288B	[[10]]  %7:gr32 = nsw INC32r %7:gr32(tied-def 0), implicit-def dead $eflags
304B	[[11]]  $eax = COPY %7:gr32
320B	[[12]]  RET 0, killed $eax

The following show the merging process.

Self interval:
32r::48r  %4  [[3]]  // If %4 is merged into 5%, then [[2]] must be devided and  generate two dests, %4 and %5. So here although the original dest is %5, but the pass will merge %5 into %4.
Other interval:
48r::64r  %5
join-end
join-begin
Self interval:
144r::176B  %7  [[15]]
224r::240B
240B::256r
Other interval:
128r::144r  %0
join-end
join-begin
Self interval:
192r::208r  %1  [[17]]  
208r::224r
Other interval:
16r::112B  %3
176B::192r
join-end
join-begin
Self interval:
128r::176B  {%0， %7}  [[16]]
224r::240B
240B::256r
Other interval:
16r::112B  {%1, %3}
176B::208r
208r::224r
join-end
join-begin
Self interval:
16r::112B  {%0, %1, %3, %7}  [[14]]  // Although the dest is %2, but after several rounds of joincopy, the src's liveinterval is larger than dest's. So the %2 will be merged and be deleted.
128r::176B
176B::208r
208r::240B
240B::256r
Other interval:
256r::272r  {%2}
join-end
join-begin
Self interval:
16r::112B  {%0, %1, %2, %3, %7}  [[18]]
128r::176B
176B::208r
208r::240B
240B::272r
Other interval:
272r::288r  {%6}
288r::304r
join-end

When a copy is meet, and its src and dest are not the same register, the pass will try to merge the intervals of dest and src registers.

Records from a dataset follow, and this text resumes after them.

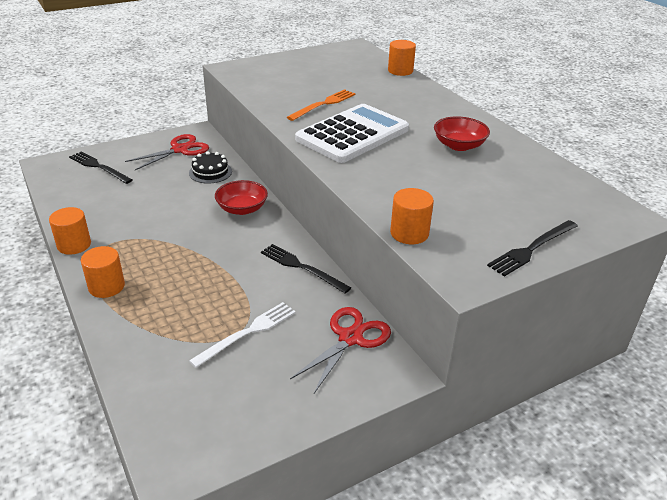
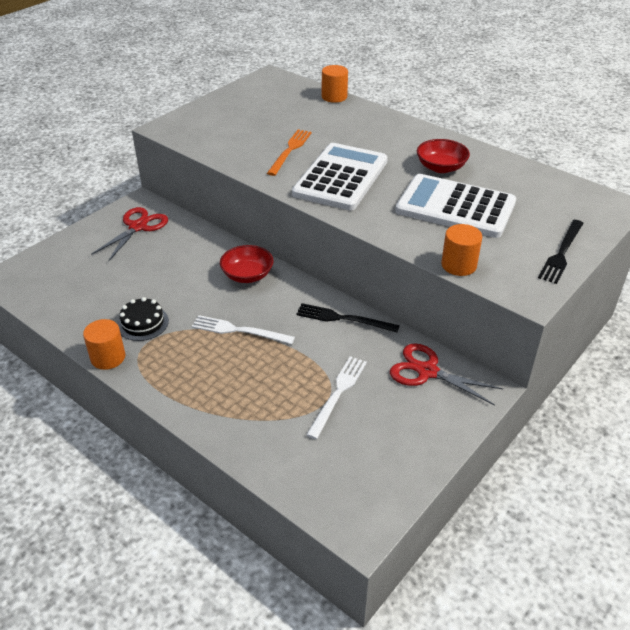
camera: 20 degrees left, 5 degrees up
black fork [69,152,133,184] -> none
orange cylinder [81,246,125,298] -> none
black cake [189,151,232,184] -> black cake moved to [117,297,169,341]
red scissors [290,307,391,393] -> red scissors turned 75 degrees counterclockwise [390,343,503,405]
none -> white fork [192,315,295,344]
none -> white calculator [395,174,516,238]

If either of two intervals is too large, the optimization will stop. If the two intervals have a conflict, then the optimization will stop likely. If the conflict is caused by a coalescable copy, then the intervals can be merged. If the conflict is caused by a not-coalescable copy, by walking through the copy link, if the end of dst and the end of src are the same, then the invtervals can be merged. Following example explains such condition.

x4 = y1 add y2
x3 copy x4
x1 copy x2
src copy x3
dest copy x1(because at this point, dest equals to x4, and src equals to x4 too, so the MI can be ereased. So analyzeValue will return CR_Erase)
y3 = src and src

Certainly, there are other conditions to think about. These conditions are descripted in the body of JoinVals::analyzeValue.